Annulus fibrosus cells can induce mineralization: an in vitro study

Abstract

Background contextThere is still no consensus as to whether the calcification observed in degenerate intervertebral discs (IVDs) is a cause or a consequence of disc degeneration. PurposeTo investigate the mineralization potential of healthy (independent of other associated changes) annulus fibrosus (AF) cells under controlled in vitro conditions. Study design/settingIn vitro study to investigate the mineralization potential of the AF cells. MethodsAnnulus fibrosus cells, isolated from bovine IVDs, were grown in monolayer. The effect of cell density, culture time, age of cell source, and passage on the percentage of AF cells with alkaline phosphatase activity (ALPa) was evaluated. Gene expression of mineralization-associated markers was determined. Cells were immunostained for Type I, II, and X collagens. To study mineralization potential, AF cells and AF cells that were sorted into two populations, high (top 5%±1%) or low (bottom 5%±1%) ALPa expressors, were grown in the presence of β-glycerophosphate for 2 weeks. ResultsThe percentage of AF cells that express ALPa changes with time in culture and seeding density for primary immature and mature cell sources but not for passaged cells.
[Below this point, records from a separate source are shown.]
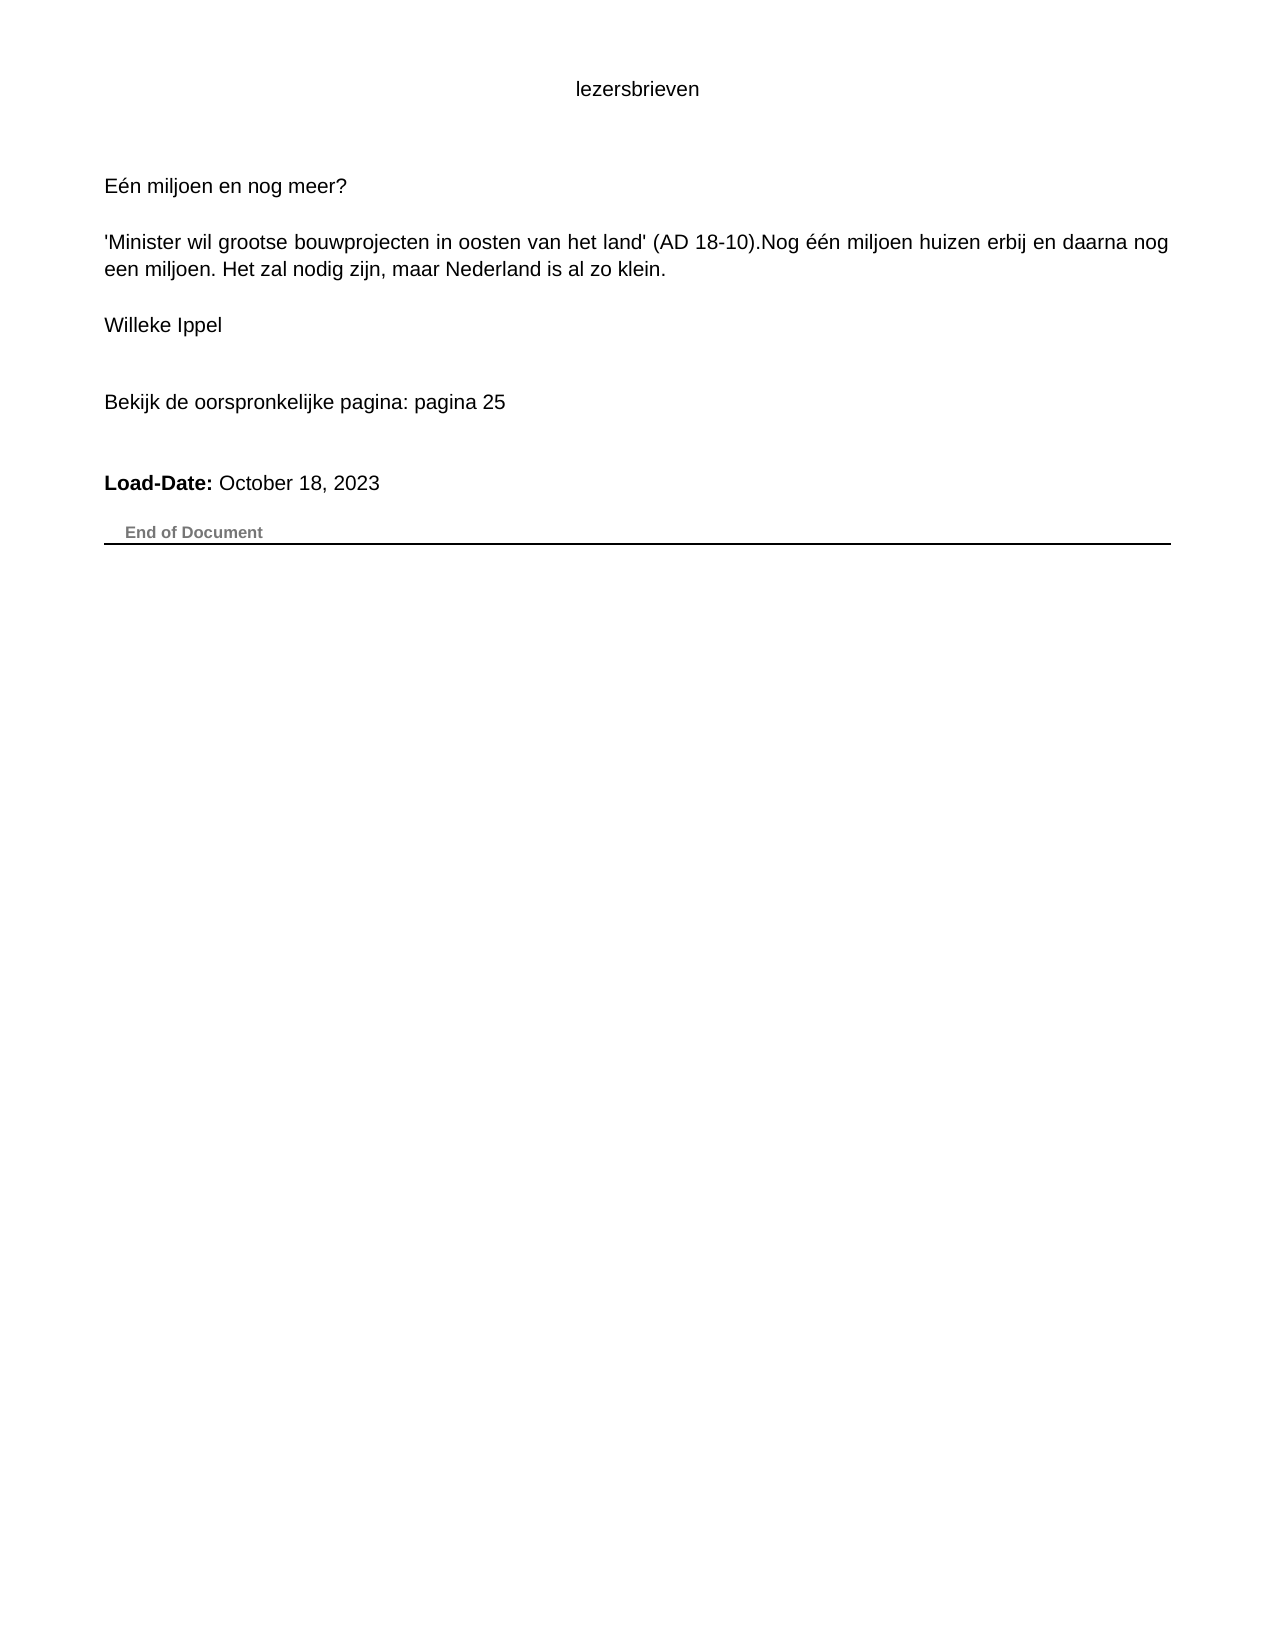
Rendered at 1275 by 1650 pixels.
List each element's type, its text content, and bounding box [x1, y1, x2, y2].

text Load-Date: October 18, 2023 [104, 438, 1171, 494]
text Bekijk de oorspronkelijke pagina: pagina 25 [104, 386, 1171, 413]
text Eén miljoen en nog meer? [104, 171, 1171, 198]
text 'Minister wil grootse bouwprojecten in oosten van het land' (AD 18-10).Nog één miljoen huizen erbij en daarna nog een miljoen. Het zal nodig zijn, maar Nederland is al zo klein. [104, 227, 1171, 281]
text Willeke Ippel [104, 310, 1171, 337]
text End of Document [125, 523, 1171, 542]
Gene expression of ALP, matrix metallopeptidase-13 (MMP-13), osteopontin, and runt-related transcription factor 2 was upregulated by Day 7. Under mineralization-inducing conditions, high ALPa expressors and unsorted AF cells formed von Kossa–positive nodules, composed of hydroxyapatite as determined by electron diffraction analysis. Low ALPa expressors had significantly fewer von Kossa–positive nodules (p<.01) compared with high ALPa expressors. Cells showed colocalization of Type I collagen and ALPa. No Type II collagen was detected suggesting that these were AF cells and not chondrocytes. ConclusionsAnnulus fibrosus cells have mineralizing capability and form hydroxyapatite crystalline deposits when cultured under appropriate conditions. This system could be used to investigate mineralization mechanisms in the AF during pathological calcification and at the AF-bone interface in disc degeneration.